Ernst Ludwig Kirchner, einer der führenden Vertreter des deutschen Expressionismus suizidierte sich 1938. In seiner Biographie finden sich Anhaltspunkte dafür, daß seiner suizidalen Entwicklung eine Narzißtische Persönlichkeitsstörung zugrundeliegt, deren Nachweis hier anhand der diagnostischen Kriterien des DSM III R erfolgt. Mit Hilfe von Kernbergs Ausarbeitung zur Narzißtischen Persönlichkeitsstörung wird anschließend auf deskriptiver Ebene die Symptomatik von Kirchners Psychopathologie, insbesondere seiner Art de Beziehungsgestaltung, beschrieben und daraus deren Struktur, Psychodynamik und mögliche Genese entwickelt. Auf der Grundlage des so gewonnenen psychodynamischen Verständnisses schließt sich eine Analyse von Kirchners Suizidalität an, symptomatisch nach Pöldinger, bzw. Götze, und Ringel, psychoanalytisch fundiert anhand der Aggressionstheorie (Freud, Abraham) und der Narzißmustheorie (Henseler). Es folgt eine Herausarbeitung des Stellenwerts der Kunst in Kirchners Psychodynamik und damit in seiner Suizidalität.
Begründet in dem Erleben einer versagenden Mutter zieht sich Kirchner schon als Kind vor der bedrohlichen Umwelt in seine eigene Welt des Zeichnens zurück, hierbei unterstützt durch den Vater. Die Kunst wird narzißtisches Objekt des guten väterlichen Introjekts, dem gespalten der strenge, autoritäre Vater gegenübersteht. Wird anfangs in der Kunst der Triumph über diesen ausgelebt und hierdurch auch, ergänzt durch umfangreiche narzißtische Unterstützung, die erste suizidale Krise überwunden, ist seine Arbeit später nur noch Instrument zur Einforderung narzißtischer Bestätigung und verliert so ihren psychisch protektiven Charakter. Die zweite Krise endet im Suizid.
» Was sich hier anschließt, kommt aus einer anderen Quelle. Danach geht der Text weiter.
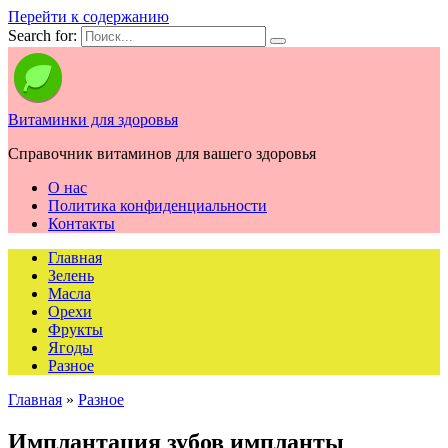
Перейти к содержанию
Search for:
Витаминки для здоровья
Справочник витаминов для вашего здоровья
О нас
Политика конфиденциальности
Контакты
Главная
Зелень
Масла
Орехи
Фрукты
Ягоды
Разное
Главная
»
Разное
Имплантация зубов импланты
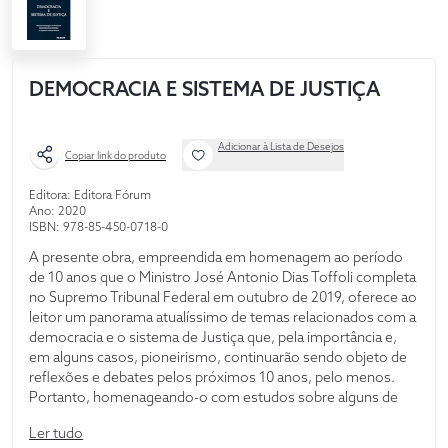
DEMOCRACIA E SISTEMA DE JUSTIÇA
Adicionar à Lista de Desejos
Copiar link do produto
Editora: Editora Fórum
Ano: 2020
ISBN: 978-85-450-0718-0
A presente obra, empreendida em homenagem ao período
de 10 anos que o Ministro José Antonio Dias Toffoli completa
no Supremo Tribunal Federal em outubro de 2019, oferece ao
leitor um panorama atualíssimo de temas relacionados com a
democracia e o sistema de Justiça que, pela importância e,
em alguns casos, pioneirismo, continuarão sendo objeto de
reflexões e debates pelos próximos 10 anos, pelo menos.
Portanto, homenageando-o com estudos sobre alguns de
seus mais relevantes votos, esta coletânea, fruto da reflexão
Ler tudo
de variados juristas que conciliam teoria e prática com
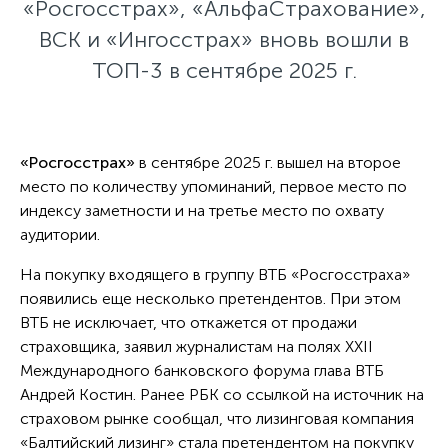
«Росгосстрах», «АльфаСтрахование»,
ВСК и «Ингосстрах» вновь вошли в
ТОП-3 в сентябре 2025 г.
«Росгосстрах»
в сентябре 2025 г. вышел на второе
место по количеству упоминаний, первое место по
индексу заметности и на третье место по охвату
аудитории.
На покупку входящего в группу ВТБ «Росгосстраха»
появились еще несколько претендентов. При этом
ВТБ не исключает, что откажется от продажи
страховщика, заявил журналистам на полях XXII
Международного банковского форума глава ВТБ
Андрей Костин. Ранее РБК со ссылкой на источник на
страховом рынке сообщал, что лизинговая компания
«Балтийский лизинг» стала претендентом на покупку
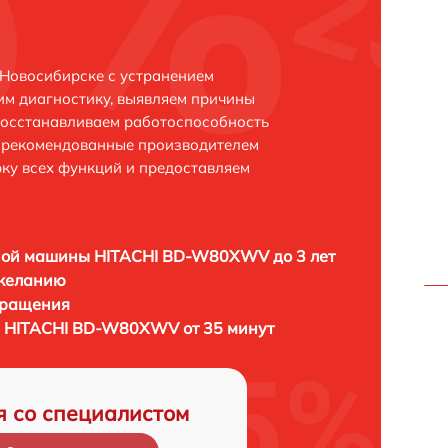
Новосибирске с устранением
м диагностику, выявляем причины
восстанавливаем работоспособность
и рекомендованные производителем
рку всех функций и предоставляем
ной машины HITACHI BD-W80XWV до 3 лет
 желанию
бращения
 HITACHI BD-W80XWV от 35 минут
я со специалистом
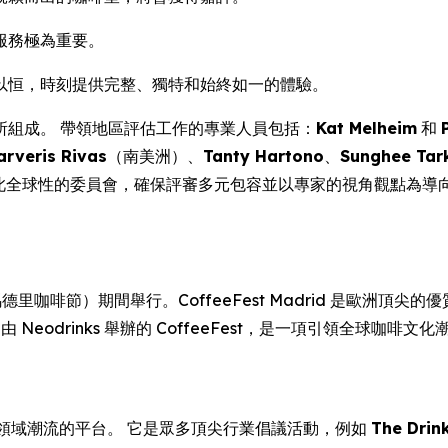
服務極為重要。
以恒，時刻提供完整、獨特和始終如一的體驗。
所組成。 帶領地區評估工作的專業人員包括：
Kat Melheim
和
arveris Rivas
（南美洲）、
Tanty Hartono
、
Sunghee Tar
 此全球性的委員會，確保評審多元包容並以專家的視角觀點為導
年馬德里咖啡節）期間舉行。CoffeeFest Madrid 是歐洲頂尖
行。 由 Neodrinks 舉辦的 CoffeeFest，是一項引領
商業領域潮流的平台。 它是眾多頂尖行業倡議活動，例如
The Dri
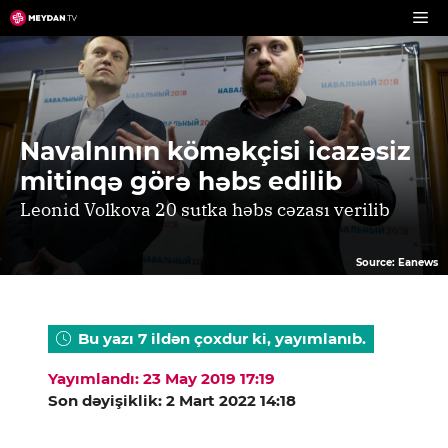
Skip
to
content
Navalnının köməkçisi icazəsiz
mitinqə görə həbs edilib
Leonid Volkova 20 sutka həbs cəzası verilib
Source: Eanews
Bu yazı 7 ildən çoxdur ki, yayımlanıb.
Yayımlandı: 23 May 2019 17:19
Son dəyişiklik: 2 Mart 2022 14:18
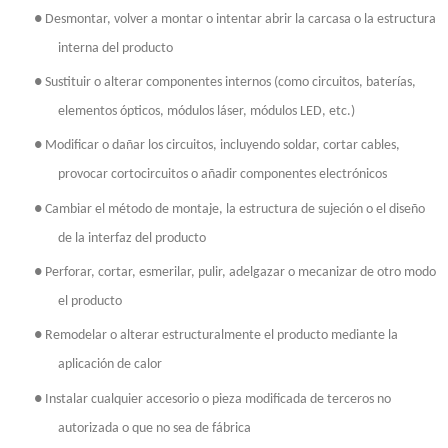
●
Desmontar, volver a montar o intentar abrir la carcasa o la estructura
interna del producto
●
Sustituir o alterar componentes internos (como circuitos, baterías,
elementos ópticos, módulos láser, módulos LED, etc.)
●
Modificar o dañar los circuitos, incluyendo soldar, cortar cables,
provocar cortocircuitos o añadir componentes electrónicos
●
Cambiar el método de montaje, la estructura de sujeción o el diseño
de la interfaz del producto
●
Perforar, cortar, esmerilar, pulir, adelgazar o mecanizar de otro modo
el producto
●
Remodelar o alterar estructuralmente el producto mediante la
aplicación de calor
●
Instalar cualquier accesorio o pieza modificada de terceros no
autorizada o que no sea de fábrica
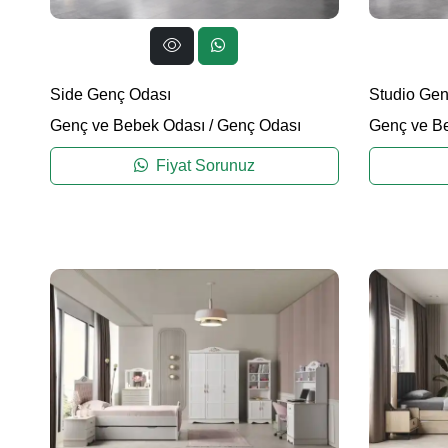
Side Genç Odası
Studio Gen
Genç ve Bebek Odası
/
Genç Odası
Genç ve B
Fiyat Sorunuz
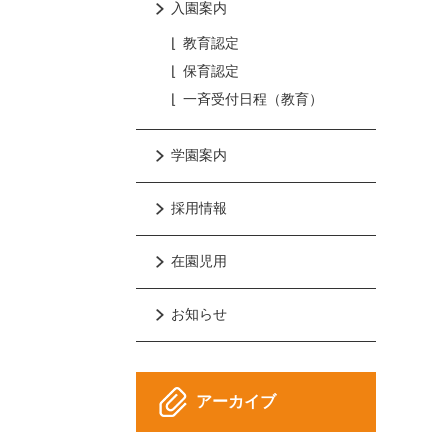
入園案内
教育認定
保育認定
一斉受付日程（教育）
学園案内
採用情報
在園児用
お知らせ
アーカイブ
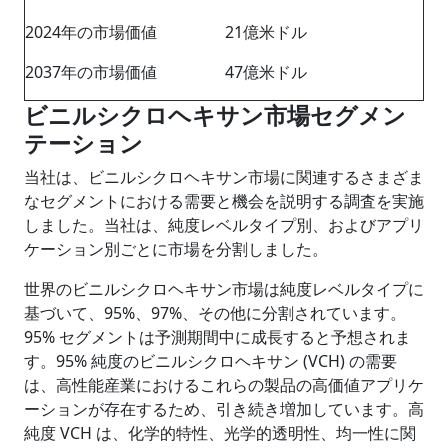
2024年の市場価値
21億米ドル
2037年の市場価値
47億米ドル
ビニルシクロヘキサン市場セグメン
テーション
当社は、ビニルシクロヘキサン市場に関連するさまざま
なセグメントにおける需要と機会を説明する調査を実施
しました。当社は、純度レベルタイプ別、およびアプリ
ケーション別ごとに市場を分割しました。
世界のビニルシクロヘキサン市場は純度レベルタイプに
基づいて、95%、97%、その他に分割されています。
95% セグメントは予測期間中に成長すると予想されま
す。95% 純度のビニルシクロヘキサン (VCH) の需要
は、高性能産業におけるこれらの製品の高価値アプリケ
ーションが存在するため、引き続き増加しています。高
純度 VCH は、化学的特性、光学的透明性、均一性に関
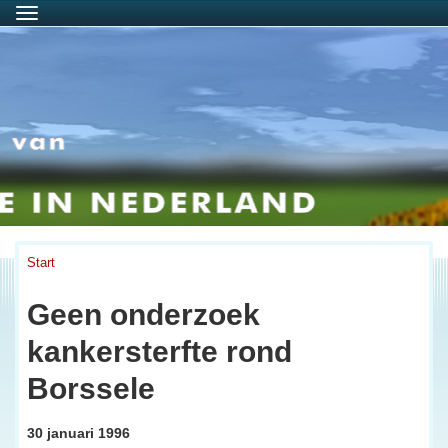
Menu
Start
Geen onderzoek
kankersterfte rond
Borssele
30 januari 1996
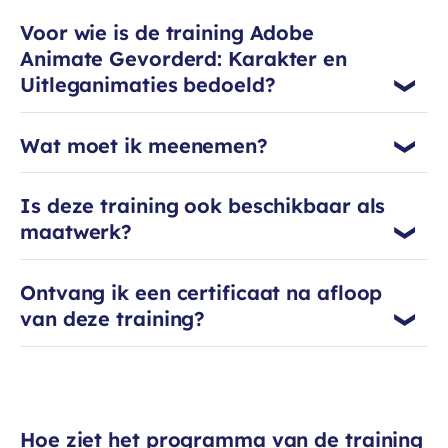
ze tijdens haar trainingen, waarin je
Voor wie is de training Adobe
aan de slag gaat met je eigen
Animate Gevorderd: Karakter en
project. Zo leer je razendsnel
Uitleganimaties bedoeld?
animaties maken én inzetten.
Wat moet ik meenemen?
Is deze training ook beschikbaar als
maatwerk?
Ontvang ik een certificaat na afloop
van deze training?
Hoe ziet het programma van de training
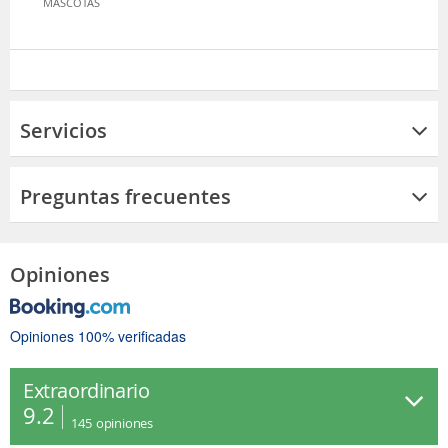
MASCOTAS
Servicios
Preguntas frecuentes
Opiniones
Opiniones 100% verificadas
Extraordinario
9.2
145
opiniones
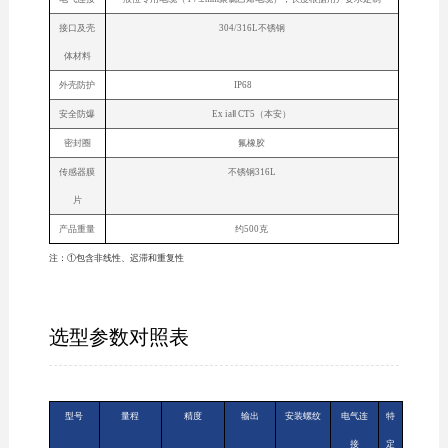
接口及壳
304/316L不锈钢
体材料
外壳防护
IP68
安全防爆
Ex iaⅡ CT5（本安）
密封圈
氟橡胶
传感器膜
不锈钢316L
片
产品重量
约500克
注：①包含非线性、迟滞和重复性
选型参数对照表
型号
量程
精度
输出
安装螺纹
电气连
特
接
定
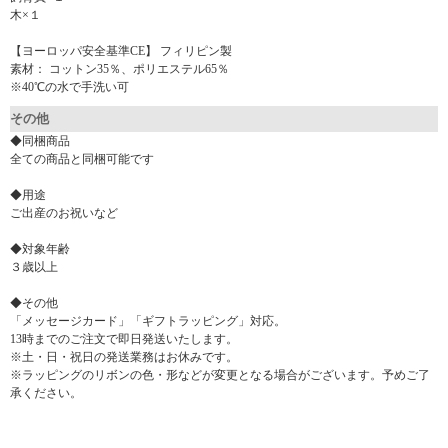
木×１
【ヨーロッパ安全基準CE】 フィリピン製
素材： コットン35％、ポリエステル65％
※40℃の水で手洗い可
その他
◆同梱商品
全ての商品と同梱可能です
◆用途
ご出産のお祝いなど
◆対象年齢
３歳以上
◆その他
「メッセージカード」「ギフトラッピング」対応。
13時までのご注文で即日発送いたします。
※土・日・祝日の発送業務はお休みです。
※ラッピングのリボンの色・形などが変更となる場合がございます。予めご了
承ください。
▼ 商品説明の続きを見る ▼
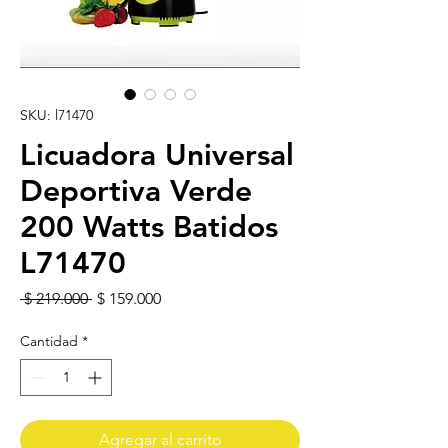
SKU: l71470
Licuadora Universal
Deportiva Verde
200 Watts Batidos
L71470
Precio
Precio de oferta
 $ 219.000 
$ 159.000
Cantidad
*
Agregar al carrito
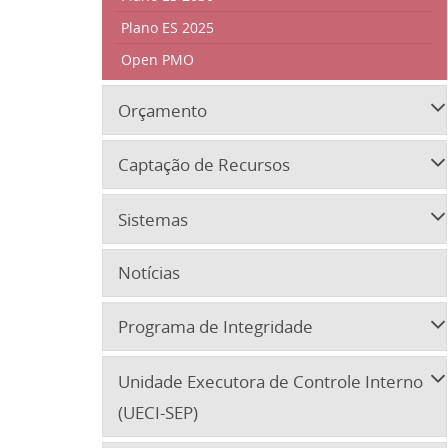
Plano ES 2025
Open PMO
Orçamento
Captação de Recursos
Sistemas
Notícias
Programa de Integridade
Unidade Executora de Controle Interno
(UECI-SEP)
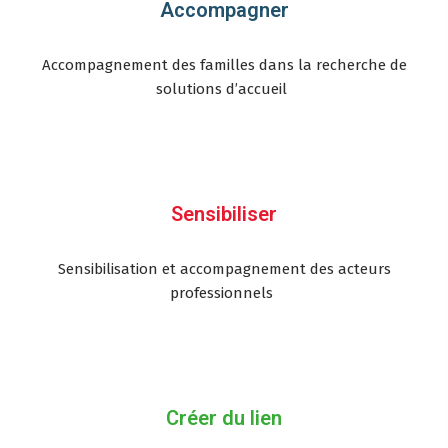
Accompagner
Accompagnement des familles dans la recherche de
solutions d’accueil
Sensibiliser
Sensibilisation et accompagnement des acteurs
professionnels
Créer du lien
Der Niederschlag dieser Psychodynamik in Kirchners Kunstwerken läßt sich sowohl allgemein, als auch an Einzelbeispielen nachvollziehen. Nicht nur ergeben sich hieraus umfangreiche weiterführende Interpretationsansätze zu Kirchners Oeuvre. Auch zum psychoanalytischen Verständnis künstlerischer Arbeit überhaupt ermöglicht Kirchner einen wahrscheinlich exemplarischen Zugang.